REIT is a company dedicated to owning and, in most cases, operating income-producing real estate, such as apartments, shopping centers, offices and warehouses. Just like gold that can be bought and sold as a mutual fund, REIT would channelise equity funding in the real estate sector. Once REITs are allowed in the Indian market, they would become a medium of convenient investment for developers and small investors intending to invest in real estate. A REIT is a company that buys, develops, manages and sells real estate assets and allows participants to
invest in a professionally managed portfolio of properties. Some REITs also are engaged in financing real estate. REITs are pass-through entities or companies that are able to distribute the majority of income cash flows to investors, without taxation, at the corporate level. The main purpose is to pass the profits to the investors,
The advantages
There are many distinct advantages of investing in real estate via the REIT route. First, the returns are passed on to the investor with transparency of transaction and regularity, as opposed to direct investment, where a builder may or may not pass the returns on to the investor or delay the procedure for various reasons. These could be for purposes of maintaining liquidity or siphoning the funds to other on going project.
Second, it takes the cumbersome effort out of investing in a large diversified real estate portfolio, with the right product mix, that ensures greater returns.
Third, the investor need not worry about his/her lack of local property knowledge and can invest in real estate, across cities.
Fourth, with this corporate avatar of real estate investment, the foreign investors fears of investing in an alien unorganized market will be allayed.
Fifth, the advent of the REIT will also help reduce the volatility of the market in general.

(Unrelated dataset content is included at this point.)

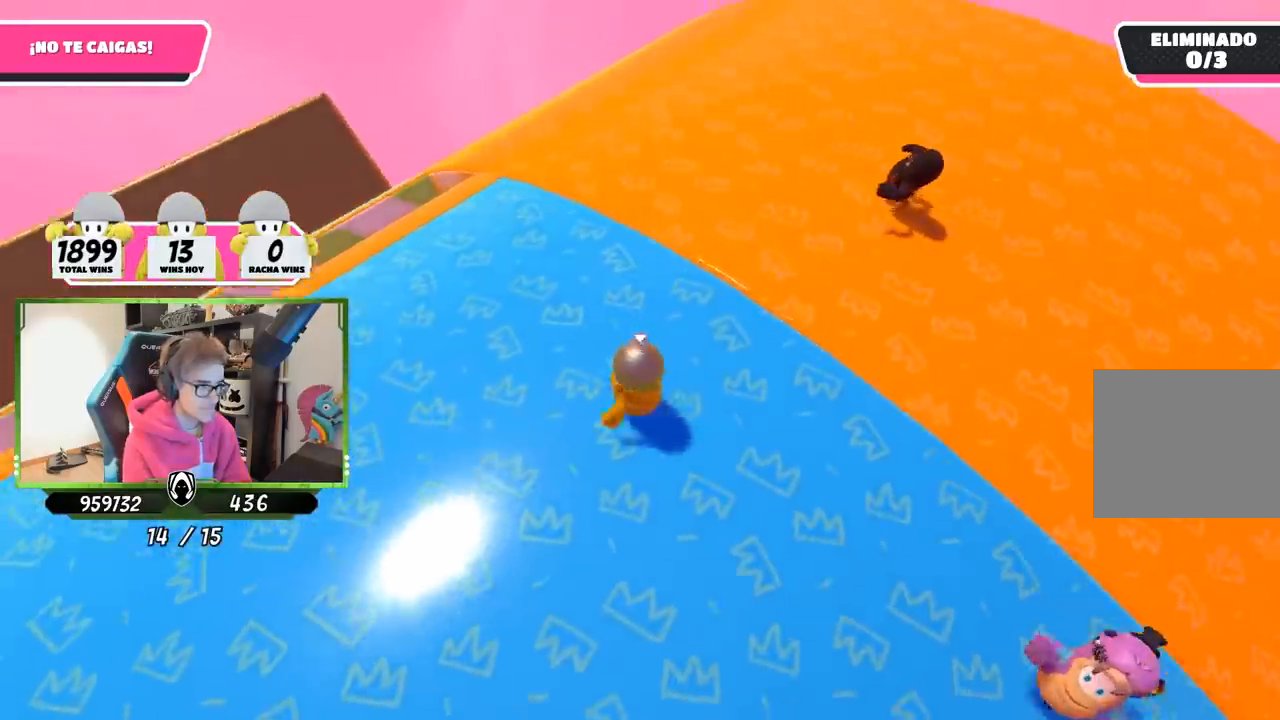
{"buttons": [], "left_stick": "up", "right_stick": "right", "events": [[67, "right_stick", "center"], [167, "left_stick", "up"], [400, "right_stick", "right"]]}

And lastly, they are relatively high yielding when compared to other forms of real estate investment.
How it works
In America, REITS have been a principle player for investments into real estate and gives common investors the opportunity to invest. In India, if you want to invest Rs. 1.000 to Rs. 10,000 today, you cannot invest in real estate but in shares or in mutual funds. The idea of forming REITs in India is to bring this kind of retail investor money to come into real estate. But these REITs need to be professionally managed and help bring liquidity into the sector. REITs will do very well because of the fact that a lot of capital is required in real estate and affiliated infrastructure. The government has been very cautious on giving permission on this but for a few institutions like ICICI Ventures Real Estate Fund and HDFC Realty Fund. But the initial cap for investment is quite high (generally meant for large size investors). With ICICI Ventures Rs. 5,000 crores can be invested in the Indian real estate sector. HBFC (80 per cent) in collaboration with SBI (20 per cent) has launched HDFC Venture Capital Ltd. These funds will be invested in debt and equity instruments of real estate firms. The launch of venture capitals in India is due to the changed norms for venture capital investments in the country. The Securities and Exchange Bank of India recently removed real estate from the list of sectors where venture funds were not allowed to invest. The
minimum investment limit is five crore rupees with a lock in period of seven years. No exit will be allowed in these seven years. Since the government has allowed Foreign Direct Investment in real estate more capital funds are expected to come up.